Task data -
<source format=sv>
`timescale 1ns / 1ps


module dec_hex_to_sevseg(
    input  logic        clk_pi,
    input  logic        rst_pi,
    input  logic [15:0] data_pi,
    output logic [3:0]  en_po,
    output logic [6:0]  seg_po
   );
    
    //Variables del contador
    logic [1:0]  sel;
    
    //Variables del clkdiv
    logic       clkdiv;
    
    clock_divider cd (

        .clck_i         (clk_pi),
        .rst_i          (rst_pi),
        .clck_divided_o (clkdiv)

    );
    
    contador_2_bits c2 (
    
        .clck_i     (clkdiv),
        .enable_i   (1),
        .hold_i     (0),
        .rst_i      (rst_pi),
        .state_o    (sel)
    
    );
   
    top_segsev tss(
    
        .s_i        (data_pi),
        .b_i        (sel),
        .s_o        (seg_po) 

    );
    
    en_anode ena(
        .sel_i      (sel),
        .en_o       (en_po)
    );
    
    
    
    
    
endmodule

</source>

---

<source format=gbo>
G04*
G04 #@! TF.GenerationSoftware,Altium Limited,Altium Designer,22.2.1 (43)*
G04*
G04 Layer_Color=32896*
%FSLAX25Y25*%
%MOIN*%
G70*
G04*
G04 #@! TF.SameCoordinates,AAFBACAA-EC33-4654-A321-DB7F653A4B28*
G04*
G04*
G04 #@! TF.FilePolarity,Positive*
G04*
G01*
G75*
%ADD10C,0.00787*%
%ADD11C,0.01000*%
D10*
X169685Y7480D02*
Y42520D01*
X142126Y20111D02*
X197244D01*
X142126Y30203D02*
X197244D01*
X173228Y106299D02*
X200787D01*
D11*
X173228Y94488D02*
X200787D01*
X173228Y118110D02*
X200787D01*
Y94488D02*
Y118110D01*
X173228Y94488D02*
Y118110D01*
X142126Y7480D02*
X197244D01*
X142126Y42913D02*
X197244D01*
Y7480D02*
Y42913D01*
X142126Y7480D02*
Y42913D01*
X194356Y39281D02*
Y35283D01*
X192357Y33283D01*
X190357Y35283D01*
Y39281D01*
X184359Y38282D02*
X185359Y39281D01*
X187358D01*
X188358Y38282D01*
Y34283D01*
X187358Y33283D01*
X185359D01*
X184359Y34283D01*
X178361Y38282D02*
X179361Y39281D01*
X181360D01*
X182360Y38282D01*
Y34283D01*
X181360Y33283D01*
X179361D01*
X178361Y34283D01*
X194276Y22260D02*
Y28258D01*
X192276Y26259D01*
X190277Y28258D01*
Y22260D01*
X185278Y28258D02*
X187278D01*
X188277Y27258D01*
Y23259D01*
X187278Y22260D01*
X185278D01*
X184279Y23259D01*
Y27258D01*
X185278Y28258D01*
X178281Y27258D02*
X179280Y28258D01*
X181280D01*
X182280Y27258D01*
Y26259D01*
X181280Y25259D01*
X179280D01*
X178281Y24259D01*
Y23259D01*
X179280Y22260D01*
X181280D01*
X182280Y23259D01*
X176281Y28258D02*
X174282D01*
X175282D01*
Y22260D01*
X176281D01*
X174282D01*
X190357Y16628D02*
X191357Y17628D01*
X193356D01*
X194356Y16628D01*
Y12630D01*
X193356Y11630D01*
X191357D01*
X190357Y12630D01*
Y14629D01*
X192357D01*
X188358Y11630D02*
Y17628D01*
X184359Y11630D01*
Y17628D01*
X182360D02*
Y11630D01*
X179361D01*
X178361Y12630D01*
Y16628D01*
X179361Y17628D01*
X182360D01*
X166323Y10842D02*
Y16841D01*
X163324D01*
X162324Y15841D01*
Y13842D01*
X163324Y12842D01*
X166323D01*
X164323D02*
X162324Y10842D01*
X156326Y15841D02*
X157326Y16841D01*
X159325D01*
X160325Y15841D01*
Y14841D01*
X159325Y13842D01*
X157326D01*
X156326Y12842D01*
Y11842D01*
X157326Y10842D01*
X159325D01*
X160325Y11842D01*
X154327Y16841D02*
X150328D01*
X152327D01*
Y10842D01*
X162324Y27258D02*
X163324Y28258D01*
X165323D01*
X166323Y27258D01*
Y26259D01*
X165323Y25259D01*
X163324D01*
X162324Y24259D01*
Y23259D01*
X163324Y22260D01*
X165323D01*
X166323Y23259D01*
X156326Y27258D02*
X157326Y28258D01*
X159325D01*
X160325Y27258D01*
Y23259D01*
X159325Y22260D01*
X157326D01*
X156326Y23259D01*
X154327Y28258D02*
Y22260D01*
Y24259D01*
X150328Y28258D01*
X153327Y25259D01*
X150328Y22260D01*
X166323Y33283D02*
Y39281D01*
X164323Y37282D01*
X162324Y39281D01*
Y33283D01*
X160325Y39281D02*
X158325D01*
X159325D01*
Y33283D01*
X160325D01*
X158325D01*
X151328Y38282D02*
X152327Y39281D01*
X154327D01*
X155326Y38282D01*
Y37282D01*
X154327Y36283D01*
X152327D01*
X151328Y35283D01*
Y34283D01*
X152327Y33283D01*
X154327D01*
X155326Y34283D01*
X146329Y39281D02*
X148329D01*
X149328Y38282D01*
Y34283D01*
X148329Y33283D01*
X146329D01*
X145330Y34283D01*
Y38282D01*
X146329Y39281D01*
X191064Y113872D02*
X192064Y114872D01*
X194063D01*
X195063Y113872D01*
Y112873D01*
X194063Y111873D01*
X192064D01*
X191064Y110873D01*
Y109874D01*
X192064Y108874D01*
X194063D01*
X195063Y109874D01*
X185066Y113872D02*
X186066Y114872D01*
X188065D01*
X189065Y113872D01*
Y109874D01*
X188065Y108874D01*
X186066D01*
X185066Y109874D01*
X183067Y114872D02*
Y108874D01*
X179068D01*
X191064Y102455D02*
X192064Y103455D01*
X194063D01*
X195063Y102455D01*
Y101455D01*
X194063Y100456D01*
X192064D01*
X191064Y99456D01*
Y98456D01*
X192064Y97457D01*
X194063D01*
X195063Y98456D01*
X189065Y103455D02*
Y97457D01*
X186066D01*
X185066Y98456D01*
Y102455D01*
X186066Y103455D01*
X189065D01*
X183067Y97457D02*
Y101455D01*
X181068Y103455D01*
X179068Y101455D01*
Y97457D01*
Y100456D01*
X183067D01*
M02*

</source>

Exercise - Count the lines in the entries above where the string "source" shows up, and give that number only.

Task response - 4